Clonidine attenuates opiate withdrawal syndrome, via reduction in catecholamine activity in the brain, most probably at the locus ceruleus. Clonidine and locus ceruleus lesions, in animals with alcohol dependency as with the opiates, modify alcohol withdrawal. Both alcohol loading and withdrawal from steady alcohol use alter catecholamines in man and animals.
Potential Side Effects of Clonidine
AddictionResource aims to present the most accurate, trustworthy, and up-to-date medical content to our readers. Our team does their best for our readers to help them stay informed about vital healthcare decisions. Isaak learned addiction psychology at Aspen University and got a Master’s Degree in Arts in Psychology and Addiction Counseling. After graduation, he became a substance abuse counselor, providing individual, group, and family counseling for those who strive to achieve and maintain sobriety and recovery goals. While not as common as opioid or amphetamine addiction, clonidine addiction may occur.
- He has a particular interest in psychopharmacology, nutritional psychiatry, and alternative treatment options involving particular vitamins, dietary supplements, and administering auricular acupuncture.
- There are also now a number of medications that can make the process from addiction to withdrawals pass more comfortably.
- Holistic detox involves getting rid of toxins naturally, without pharmaceuticals.
- Also, if you have an existing heart condition or a kidney disease, your doctor will likely prescribe an alternate treatment.
- In each case, the schedule depends on many factors, including the current dosage amount and how long the patient has taken the drug.
Apart from the duration of use and dosage amount taken, factors such as general physical health, social support, and general psychological health determine how the symptoms will manifest.
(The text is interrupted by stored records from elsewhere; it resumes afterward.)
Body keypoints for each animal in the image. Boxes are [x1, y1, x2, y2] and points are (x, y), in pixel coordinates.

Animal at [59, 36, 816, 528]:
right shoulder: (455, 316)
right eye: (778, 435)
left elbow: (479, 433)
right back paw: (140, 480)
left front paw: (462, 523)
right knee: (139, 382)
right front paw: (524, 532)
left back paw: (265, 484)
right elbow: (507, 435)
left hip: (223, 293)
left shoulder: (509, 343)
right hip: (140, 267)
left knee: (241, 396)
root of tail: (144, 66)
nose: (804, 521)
The condition can get severe due to the risk of hypertensive crisis where the patient’s lowered blood pressure is instantaneously increased because of the cessation of the drug. Alcohol withdrawal symptoms may be treated with medications to reduce the prevalence of seizures, and other prescription drugs may be used to control other symptoms. Mayo Clinic advises those who take clonidine, even as prescribed, to limit their alcohol consumption since the blood pressure medication does affect the central nervous system, and effects like drowsiness will be enhanced. Mayo Clinic states that clonidine can lead to fainting, and when mixed with alcohol, those who use clonidine are at a greater risk of fainting. Headaches are a common side effect of using the two substances together as well.
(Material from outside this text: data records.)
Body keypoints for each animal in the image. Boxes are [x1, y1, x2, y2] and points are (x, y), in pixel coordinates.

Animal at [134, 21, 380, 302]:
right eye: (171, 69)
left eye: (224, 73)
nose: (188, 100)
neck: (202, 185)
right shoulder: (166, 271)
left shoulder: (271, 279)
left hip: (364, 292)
How Long Does the Withdrawal Last?
Not all studies have found positive results when clonidine is compared to other medications for acute alcohol withdrawal. Robinson et al. randomized 32 alcohol inpatients to clonidine 0.3–0.9 mg or chlormethiazole 1000–3000 mg over 4 days.[20] Only 8 patients in the clonidine group completed the study compared to all 16 patients assigned to chlormethiazole. Patients in the clonidine group withdrew due either to adverse effects, with 3 patients developing symptomatic orthostatic hypotension, or lack of efficacy, with 2 patients experiencing seizures and 2 patients developing hallucinations. This was despite the fact that patients with major withdrawal symptoms or a history of alcohol withdrawal seizures were excluded from the trial. However, all 4 patients who experienced seizures or hallucinations had a history of severe alcohol withdrawal symptoms, indicating that clonidine alone may be ineffective for management of such patients. The higher incidence of orthostatic hypotension with clonidine in this study as compared to previous studies may be a reflection of the higher doses used.